A blog formerly known as Bookishness / By Charles Matthews

"Dazzled by so many and such marvelous inventions, the people of Macondo ... became indignant over the living images that the prosperous merchant Bruno Crespi projected in the theater with the lion-head ticket windows, for a character who had died and was buried in one film and for whose misfortune tears had been shed would reappear alive and transformed into an Arab in the next one. The audience, who had paid two cents apiece to share the difficulties of the actors, would not tolerate that outlandish fraud and they broke up the seats. The mayor, at the urging of Bruno Crespi, explained in a proclamation that the cinema was a machine of illusions that did not merit the emotional outbursts of the audience. With that discouraging explanation many ... decided not to return to the movies, considering that they already had too many troubles of their own to weep over the acted-out misfortunes of imaginary beings."
--Gabriel García Márquez, One Hundred Years of Solitude

Saturday, May 16, 2020

Mudbound (Dee Rees, 2017)

Garrett Hedlund and Jason Mitchell in Mudbound
Cast: Carey Mulligan, Jason Clarke, Garrett Hedlund, Jason Mitchell, Mary J. Blige, Rob Morgan, Jonathan Banks, Kelvin Harrison Jr., Dylan Arnold, Kerry Cahill, Lucy Faust, Jason Kirkpatrick. Screenplay: Virgil Williams, Dee Rees, based on a novel by Hillary Jordan. Cinematography: Rachel Morrison. Production design: David J. Bomba. Film editing: Mako Kamitsuna. Music: Tamar-kali.

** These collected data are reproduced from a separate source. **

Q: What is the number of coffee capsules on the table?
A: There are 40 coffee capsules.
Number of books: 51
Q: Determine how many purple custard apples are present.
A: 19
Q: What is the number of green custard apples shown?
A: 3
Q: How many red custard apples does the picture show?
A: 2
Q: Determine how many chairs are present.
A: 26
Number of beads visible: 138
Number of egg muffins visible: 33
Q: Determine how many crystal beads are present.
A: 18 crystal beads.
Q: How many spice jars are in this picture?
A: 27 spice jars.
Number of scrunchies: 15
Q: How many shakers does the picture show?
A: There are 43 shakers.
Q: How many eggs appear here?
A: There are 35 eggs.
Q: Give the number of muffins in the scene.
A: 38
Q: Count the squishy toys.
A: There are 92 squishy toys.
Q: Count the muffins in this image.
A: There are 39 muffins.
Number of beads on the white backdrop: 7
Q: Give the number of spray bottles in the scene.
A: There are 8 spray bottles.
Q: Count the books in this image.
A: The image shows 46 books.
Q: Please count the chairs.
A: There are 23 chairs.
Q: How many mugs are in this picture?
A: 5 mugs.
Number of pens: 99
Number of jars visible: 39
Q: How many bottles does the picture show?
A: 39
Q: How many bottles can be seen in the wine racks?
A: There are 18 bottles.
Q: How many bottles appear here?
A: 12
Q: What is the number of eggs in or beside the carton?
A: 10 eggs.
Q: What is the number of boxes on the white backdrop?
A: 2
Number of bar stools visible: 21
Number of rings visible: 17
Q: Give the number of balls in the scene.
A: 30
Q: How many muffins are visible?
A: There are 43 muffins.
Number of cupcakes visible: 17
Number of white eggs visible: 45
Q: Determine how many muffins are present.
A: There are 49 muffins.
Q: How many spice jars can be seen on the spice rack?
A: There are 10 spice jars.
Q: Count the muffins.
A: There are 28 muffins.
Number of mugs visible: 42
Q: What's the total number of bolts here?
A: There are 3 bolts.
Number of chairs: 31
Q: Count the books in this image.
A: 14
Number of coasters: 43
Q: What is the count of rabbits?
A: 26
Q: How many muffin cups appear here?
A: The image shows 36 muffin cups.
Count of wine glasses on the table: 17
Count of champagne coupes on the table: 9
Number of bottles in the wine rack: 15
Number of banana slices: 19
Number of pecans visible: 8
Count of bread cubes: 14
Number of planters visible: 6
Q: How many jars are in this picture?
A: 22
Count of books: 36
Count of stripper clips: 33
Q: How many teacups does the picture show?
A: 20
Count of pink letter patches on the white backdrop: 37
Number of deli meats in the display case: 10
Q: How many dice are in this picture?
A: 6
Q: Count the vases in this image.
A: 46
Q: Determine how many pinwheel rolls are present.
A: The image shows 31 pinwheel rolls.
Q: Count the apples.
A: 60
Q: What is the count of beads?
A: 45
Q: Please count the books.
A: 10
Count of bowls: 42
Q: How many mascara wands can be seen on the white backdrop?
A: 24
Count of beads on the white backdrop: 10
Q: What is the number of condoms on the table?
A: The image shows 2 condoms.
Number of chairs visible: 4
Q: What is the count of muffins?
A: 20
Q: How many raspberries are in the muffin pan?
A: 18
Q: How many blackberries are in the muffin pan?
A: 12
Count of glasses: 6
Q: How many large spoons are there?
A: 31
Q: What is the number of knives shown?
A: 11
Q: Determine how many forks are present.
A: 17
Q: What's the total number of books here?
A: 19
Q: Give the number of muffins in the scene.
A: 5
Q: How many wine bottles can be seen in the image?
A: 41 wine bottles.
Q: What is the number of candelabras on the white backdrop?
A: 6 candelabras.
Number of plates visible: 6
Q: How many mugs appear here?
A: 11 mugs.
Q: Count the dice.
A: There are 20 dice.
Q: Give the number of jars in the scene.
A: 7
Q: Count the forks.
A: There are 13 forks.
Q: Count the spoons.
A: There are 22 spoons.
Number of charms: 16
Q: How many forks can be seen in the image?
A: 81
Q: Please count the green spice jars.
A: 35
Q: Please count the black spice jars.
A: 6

Mudbound is a solid, hard-edged, sometimes raw look at Mississippi in the post-World War II period, one I know well, having been born into that time and place. It only occasionally slips into the "Magical Negro" and "White Savior" tropes that afflict so many films about race relations. For example, it has Jamie McAllan (Garrett Hedlund) in his crippled bomber saluted by one of the Tuskegee Airmen, who have just rescued him from an attack by German fighter planes. This serves as a predicate for Jamie's friendship with Ronsel Jackson (Jason Mitchell) and his attempt to save him from a lynch mob headed by Jamie's own father, known as "Pappy" (Jonathan Banks). The screenplay also subverts some of the film's earlier harshness by tacking on a somewhat happy ending for Ronsel, who reunites with his German girlfriend and their son. It feels gratuitously sentimental in comparison with what has gone before. Nevertheless, Mudbound is a well-acted film, sometimes beautifully acted, as in the case of the Oscar-nominated Mary J. Blige as Florence Jackson, the tower of strength for both the Jackson and the McAllan families. Rachel Morrison also deserved her Oscar nomination -- the first ever for a woman -- for cinematography. She provides images of both the stark beauty of the Mississippi Delta landscape and the oppressiveness of the mud that clings to and clots the lives of its inhabitants.